I love gin, especially Bombay Sapphire gin, especially when it’s free. That’s why I decided to don my club clothes and go to the Bombay Sapphire “Perfect Pairings” night at District this week. The event, co-sponsored by GQ magazine, involved an Iron Chef-style cookoff between chefs Andy Husbands (Tremont 647, Sister Sorrell) and Marc Orfaly (Pigalle, Marco). Teaming up with the two chefs were two bartenders — Candace Smith of Excelsior was paired with Husbands, while Jackson Cannon of Eastern Standard was paired with Orfaly — who concocted Bombay Sapphire-based cocktails to accompany each dish. The chefs had a weird array of ingredients to work with, including cucumbers, steamed clams, Frosted Flakes and Minute Rice, and 20 minutes to whip up three dishes. Truth be told, the dishes smelled wonderful, and the cocktails Jackson and Candace mixed looked cool and mouthwatering. If only I could have been the judge!

Instead, I stood amid the crowd, sampling little phyllo-and-goat cheese thingies and drinking “Inspired Cocktails” that were being liberally distributed by attractive waitresses in short, strapless dresses the color of the Sapphire gin bottle. The girls were nice, but the drinks were warm. Was there an ice shortage?

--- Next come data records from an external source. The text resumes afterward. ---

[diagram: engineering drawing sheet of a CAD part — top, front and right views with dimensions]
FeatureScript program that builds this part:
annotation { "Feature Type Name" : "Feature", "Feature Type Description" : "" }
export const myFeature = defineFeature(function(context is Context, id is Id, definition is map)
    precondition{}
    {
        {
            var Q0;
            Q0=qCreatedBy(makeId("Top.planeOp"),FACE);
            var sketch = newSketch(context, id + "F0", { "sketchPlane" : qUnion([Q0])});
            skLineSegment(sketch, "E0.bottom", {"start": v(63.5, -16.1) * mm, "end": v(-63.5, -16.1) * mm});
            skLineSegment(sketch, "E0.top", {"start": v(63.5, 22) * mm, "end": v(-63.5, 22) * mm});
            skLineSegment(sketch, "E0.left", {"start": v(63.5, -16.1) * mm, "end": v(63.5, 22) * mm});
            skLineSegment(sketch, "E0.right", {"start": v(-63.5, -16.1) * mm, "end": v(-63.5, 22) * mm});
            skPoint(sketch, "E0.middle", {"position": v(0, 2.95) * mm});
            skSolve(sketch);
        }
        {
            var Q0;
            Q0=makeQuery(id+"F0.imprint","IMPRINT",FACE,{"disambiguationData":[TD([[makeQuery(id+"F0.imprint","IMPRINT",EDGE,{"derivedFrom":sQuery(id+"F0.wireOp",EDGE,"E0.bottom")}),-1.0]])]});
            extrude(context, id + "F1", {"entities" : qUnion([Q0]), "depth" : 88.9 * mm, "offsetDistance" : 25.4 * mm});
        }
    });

The bartender who made my first drink, a Martini, stirred the mixture over about five cubes for 10 seconds. The temperature of the resulting cocktail was perfect … if I had been drinking red wine. I also tried a Strawberry Basil cocktail. The flavors were nice, but again, the drink was tepid. Bombay’s official mixologist, Jamie Walker, was there. But he didn’t seem horrified by District’s lackadaisical production of his creations as, say, chefs Husbands and Orfaly would be if their dishes languished under a heat lamp before being served.

Look, I’m not an idiot. I understand the persuasive powers of plentiful free booze. And Bombay certainly doesn’t need to convince me to drink their gin. I already do. It’s really good stuff. But if they’re going to promote their brand of gin as a worthy complement to top-notch cuisine, shouldn’t they bother to show their potential customers the beauty of a properly made cocktail?